= Yiyang Zhuge =

Chinese philosopher

Yiyang Zhuge (诸葛一杨), also known as Zhong Shu (仲树), is a Chinese PhD candidate in political philosophy at Boston College and study-group leader for a continuing education program at Brandeis University. Zhuge runs a podcast Du Shu Bu Cheng Lin (独树不成林), airing episodes about political science concepts, political events, and her private life to one million subscribers. She has also been a JMC Fellow with the Jack Miller Center, and has cited Boston College professors Robert Bartlett, Robert Faulkner, and Susan Meld Shell as influences. Starting in August 2026, she has faced widespread accusations of mass plagiarism in her podcast, translators' prefaces, and online articles. Users of the Chinese social media sites Douban and Xiaohongshu also uncovered systematic discrepancies between her frequent public claims about her personal life and the facts. In August 2026, the Vistopia platform announced the removal of Zhuge's paid audio programs and book translations pending copyright investigations.

== Career ==

=== The Odyssey interview ===
In 2026, Zhuge held an interview with British and American director Christopher Nolan while on his tour promoting The Odyssey in Beijing, China. Zhuge's interview subsequently went viral for her questions about the decline of civilization. Zhuge characterized Nolan as "a bard for a civilisation at dusk," and questioned if he had ascribed Christian themes of atonement to his interpretation of a Greek tragedy.

== Plagiarism allegations ==
Zhuge has been accused of plagiarism since at least an October 2024 broadcast by fellow podcaster Flip Radio (翻转电台), but in August 2026 she faced widespread allegations of plagiarism and academic fraud on Chinese social media in her publications and podcast, Du Shu Bu Cheng Lin, with some "accusing her of translating and paraphrasing academic publications, open courses, and podcasts from the English-speaking world." In one episode, Zhuge "lifted almost verbatim" a 2023 New Yorker article by Agnes Callard, even attributing the original author's personal experiences to herself. Critics have also accused Zhuge of plagiarizing ideas from other scholars in her translator's preface to her translations of Hannah Arendt and Plutarch's works.

Others also pointed out that Zhuge's article "How Universities Combat AI Cheating" in Caixin Weekly substantially plagiarized an article by journalist Rose Horowitch in The Atlantic, in addition to including factual inaccuracies, leading Caixin Weekly to redact it "pending review."

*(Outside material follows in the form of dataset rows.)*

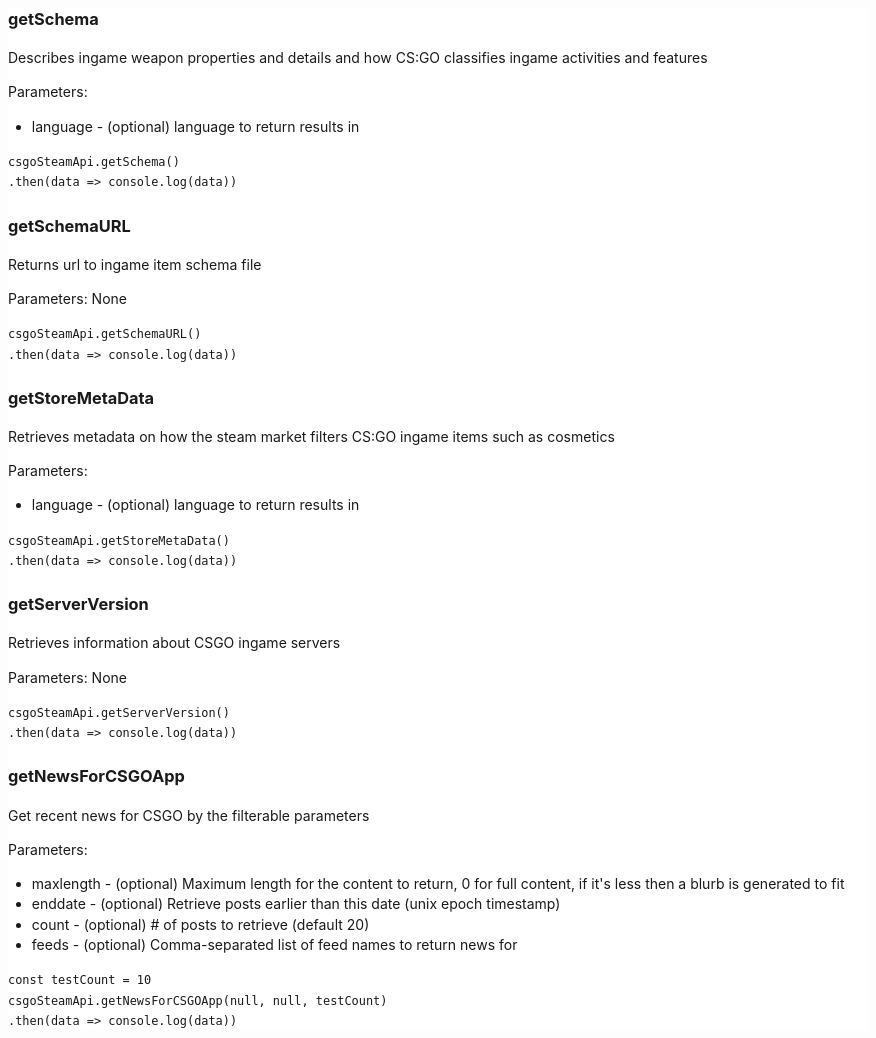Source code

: ### getSchema
Describes ingame weapon properties and details and how CS:GO classifies ingame activities and features

Parameters:
* language - (optional) language to return results in
```
csgoSteamApi.getSchema()
.then(data => console.log(data))
```

### getSchemaURL
Returns url to ingame item schema file

Parameters: None
```
csgoSteamApi.getSchemaURL()
.then(data => console.log(data))
```

### getStoreMetaData
Retrieves metadata on how the steam market filters CS:GO ingame items such as cosmetics

Parameters:
* language - (optional) language to return results in
```
csgoSteamApi.getStoreMetaData()
.then(data => console.log(data))
```

### getServerVersion
Retrieves information about CSGO ingame servers

Parameters: None
```
csgoSteamApi.getServerVersion()
.then(data => console.log(data))
```

### getNewsForCSGOApp
Get recent news for CSGO by the filterable parameters

Parameters:
* maxlength - (optional) 	Maximum length for the content to return, 0 for full content, if it's less then a blurb is generated to fit
* enddate - (optional) Retrieve posts earlier than this date (unix epoch timestamp)
* count - (optional) # of posts to retrieve (default 20)
* feeds - (optional) Comma-separated list of feed names to return news for
```
const testCount = 10
csgoSteamApi.getNewsForCSGOApp(null, null, testCount)
.then(data => console.log(data))
```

Some have also questioned Zhuge's characterization of her own upbringing, pointing out that she attended the Groton School in the United States despite claiming to come from a humble, rural background.

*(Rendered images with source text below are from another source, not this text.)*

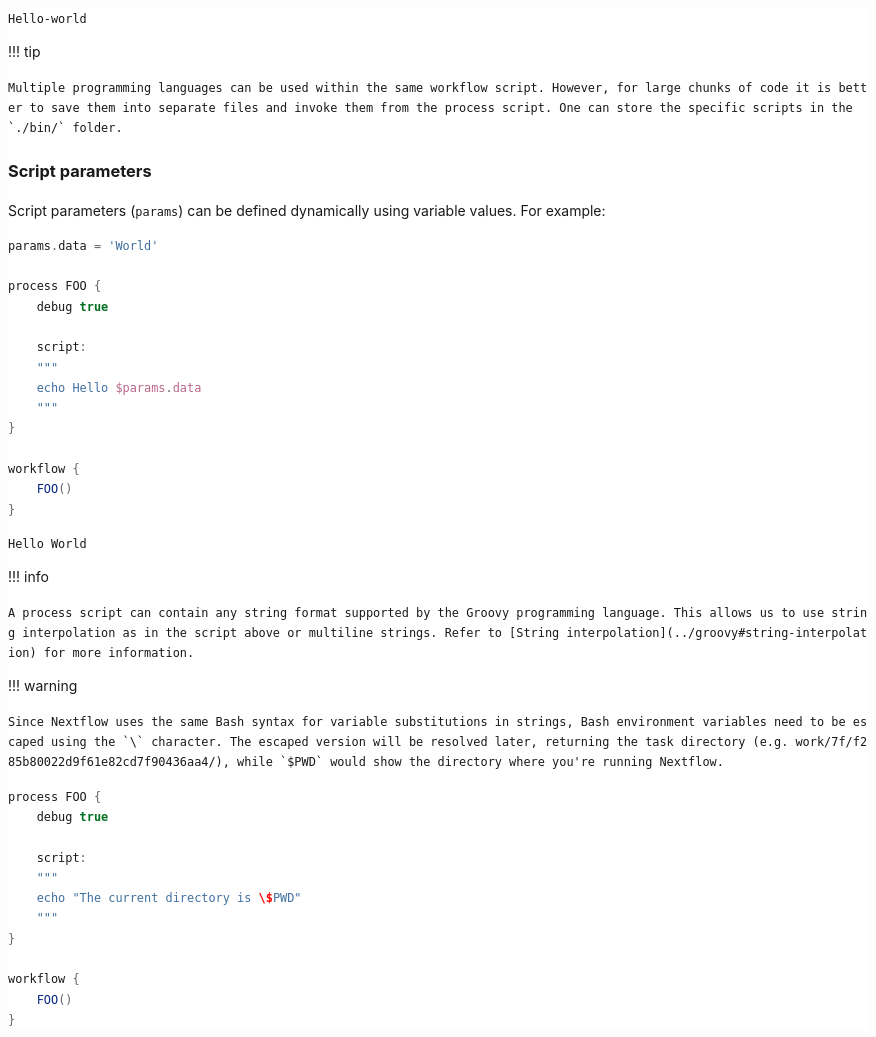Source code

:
 ```console title="Output"
Hello-world
```

!!! tip

    Multiple programming languages can be used within the same workflow script. However, for large chunks of code it is better to save them into separate files and invoke them from the process script. One can store the specific scripts in the `./bin/` folder.

### Script parameters

Script parameters (`params`) can be defined dynamically using variable values. For example:

```groovy linenums="1" title="snippet.nf"
params.data = 'World'

process FOO {
    debug true

    script:
    """
    echo Hello $params.data
    """
}

workflow {
    FOO()
}
```

```console title="Output"
Hello World
```

!!! info

    A process script can contain any string format supported by the Groovy programming language. This allows us to use string interpolation as in the script above or multiline strings. Refer to [String interpolation](../groovy#string-interpolation) for more information.

!!! warning

    Since Nextflow uses the same Bash syntax for variable substitutions in strings, Bash environment variables need to be escaped using the `\` character. The escaped version will be resolved later, returning the task directory (e.g. work/7f/f285b80022d9f61e82cd7f90436aa4/), while `$PWD` would show the directory where you're running Nextflow.

```groovy linenums="1" title="snippet.nf"
process FOO {
    debug true

    script:
    """
    echo "The current directory is \$PWD"
    """
}

workflow {
    FOO()
}
```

In an interview with Chinese Communist Party newspaper Jiefang Daily republished by Sixth Tone, Zhuge firmly denied accusations of plagiarism but did not address the evidence. The editorial team at Sixth Tone verified that her Caixin Weekly article closely matched Horowitch's article in The Atlantic and cited "multiple instances where Zhuge’s scripts closely match content from overseas podcasts."